● **Reading passage**:
This repository is a reproduction and deployment-preparation fork of the official NavRL project. It keeps the original NavRL code structure, adds reproduction logs/checkpoints/evaluators, and now includes a minimal ROS1 bridge for preparing NavRL policy output for the Fancinnov FCU interface.
The goal of this repo is not to redesign NavRL. The current direction is:
- Preserve the official NavRL policy observation/action semantics.
- Treat the policy as a local navigation and obstacle-avoidance module, not a low-level flight controller.
- Keep the official checkpoint as the most important deployment baseline.
- Keep self-trained checkpoints as controlled alternatives with clearly recorded evidence and limitations.
- Bridge to FCU through the official
mission_001interface rather than inventing a new low-level flight interface.
This work is based on:
- Official NavRL repository: https://github.com/Zhefan-Xu/NavRL
- NavRL paper: Zhefan Xu, Xinming Han, Haoyu Shen, Hanyu Jin, and Kenji Shimada, "NavRL: Learning Safe Flight in Dynamic Environments", IEEE Robotics and Automation Letters, 2025.
- FCU core reference: https://github.com/fancinnov/fcu_core_v2 and https://www.fancinnov.com/fcu_core_v2
Please cite the original NavRL paper if you use this project:
@ARTICLE{NavRL,
author={Xu, Zhefan and Han, Xinming and Shen, Haoyu and Jin, Hanyu and Shimada, Kenji},
journal={IEEE Robotics and Automation Letters},
title={NavRL: Learning Safe Flight in Dynamic Environments},
year={2025},
volume={10},
number={4},
pages={3668-3675},
doi={10.1109/LRA.2025.3546069}
}Important files and directories:
WORKLOG_NAVRL_REPRO.md- The main reproduction log. Read this first before changing training, evaluation, or deployment code.

● **Supplied material**:

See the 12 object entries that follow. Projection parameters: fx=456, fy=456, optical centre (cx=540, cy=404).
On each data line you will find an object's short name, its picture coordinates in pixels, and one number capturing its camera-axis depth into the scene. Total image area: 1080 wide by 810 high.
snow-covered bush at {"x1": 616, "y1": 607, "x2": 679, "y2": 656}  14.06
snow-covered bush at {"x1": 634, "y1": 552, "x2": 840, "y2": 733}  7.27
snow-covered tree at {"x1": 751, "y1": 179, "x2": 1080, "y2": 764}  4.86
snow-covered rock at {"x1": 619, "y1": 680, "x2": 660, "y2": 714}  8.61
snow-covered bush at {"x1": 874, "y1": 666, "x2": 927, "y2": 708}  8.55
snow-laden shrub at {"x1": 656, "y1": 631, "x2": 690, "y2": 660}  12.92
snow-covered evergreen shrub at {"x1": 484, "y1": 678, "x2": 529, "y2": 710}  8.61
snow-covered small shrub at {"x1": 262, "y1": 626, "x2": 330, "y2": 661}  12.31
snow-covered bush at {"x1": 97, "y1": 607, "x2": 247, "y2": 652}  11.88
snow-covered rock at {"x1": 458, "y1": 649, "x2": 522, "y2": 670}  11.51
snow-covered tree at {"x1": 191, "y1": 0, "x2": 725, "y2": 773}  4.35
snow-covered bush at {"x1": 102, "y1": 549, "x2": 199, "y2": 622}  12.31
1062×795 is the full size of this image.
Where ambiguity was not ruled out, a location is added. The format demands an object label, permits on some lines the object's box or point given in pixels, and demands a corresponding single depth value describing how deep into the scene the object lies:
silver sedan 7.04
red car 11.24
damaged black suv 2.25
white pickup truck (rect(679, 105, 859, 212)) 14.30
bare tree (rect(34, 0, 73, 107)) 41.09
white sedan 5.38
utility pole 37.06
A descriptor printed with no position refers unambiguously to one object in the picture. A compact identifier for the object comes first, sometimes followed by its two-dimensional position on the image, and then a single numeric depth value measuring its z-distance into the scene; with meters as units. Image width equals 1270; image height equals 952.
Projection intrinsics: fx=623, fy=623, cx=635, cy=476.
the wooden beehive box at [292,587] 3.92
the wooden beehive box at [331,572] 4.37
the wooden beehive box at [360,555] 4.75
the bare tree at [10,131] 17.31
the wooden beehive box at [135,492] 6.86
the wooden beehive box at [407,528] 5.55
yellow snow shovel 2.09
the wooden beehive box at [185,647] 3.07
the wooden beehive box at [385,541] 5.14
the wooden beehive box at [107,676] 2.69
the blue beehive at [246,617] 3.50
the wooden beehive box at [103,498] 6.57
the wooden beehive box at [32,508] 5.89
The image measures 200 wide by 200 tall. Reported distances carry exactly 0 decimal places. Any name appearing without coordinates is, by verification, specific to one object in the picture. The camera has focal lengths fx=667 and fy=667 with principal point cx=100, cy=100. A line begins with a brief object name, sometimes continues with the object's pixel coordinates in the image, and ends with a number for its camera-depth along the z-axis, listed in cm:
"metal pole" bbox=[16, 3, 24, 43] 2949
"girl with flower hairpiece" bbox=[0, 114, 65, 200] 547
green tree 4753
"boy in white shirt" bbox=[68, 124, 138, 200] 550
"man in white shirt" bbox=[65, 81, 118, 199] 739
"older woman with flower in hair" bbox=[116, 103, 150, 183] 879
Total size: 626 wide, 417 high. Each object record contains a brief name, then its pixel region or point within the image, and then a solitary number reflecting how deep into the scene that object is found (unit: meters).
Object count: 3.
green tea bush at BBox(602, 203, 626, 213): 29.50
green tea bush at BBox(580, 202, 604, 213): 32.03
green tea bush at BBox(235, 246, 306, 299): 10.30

● **Problems to work on**:
**1.** Answer these about the repository description:
(a) In which journal and year was the NavRL paper published?
(b) As what kind of module should the policy be treated, instead of a low-level flight controller?
(c) Which file is named as the main reproduction log?
**2.** Reproduce the repository description word for word, starting at "This repository is" and ending at "important deployment baseline.".

● **Solution list**:
**1.**
(a) IEEE Robotics and Automation Letters, 2025.
(b) A local navigation and obstacle-avoidance module.
(c) WORKLOG_NAVRL_REPRO.md

**2.**
This repository is a reproduction and deployment-preparation fork of the official NavRL project. It keeps the original NavRL code structure, adds reproduction logs/checkpoints/evaluators, and now includes a minimal ROS1 bridge for preparing NavRL policy output for the Fancinnov FCU interface.
The goal of this repo is not to redesign NavRL. The current direction is:
- Preserve the official NavRL policy observation/action semantics.
- Treat the policy as a local navigation and obstacle-avoidance module, not a low-level flight controller.
- Keep the official checkpoint as the most important deployment baseline.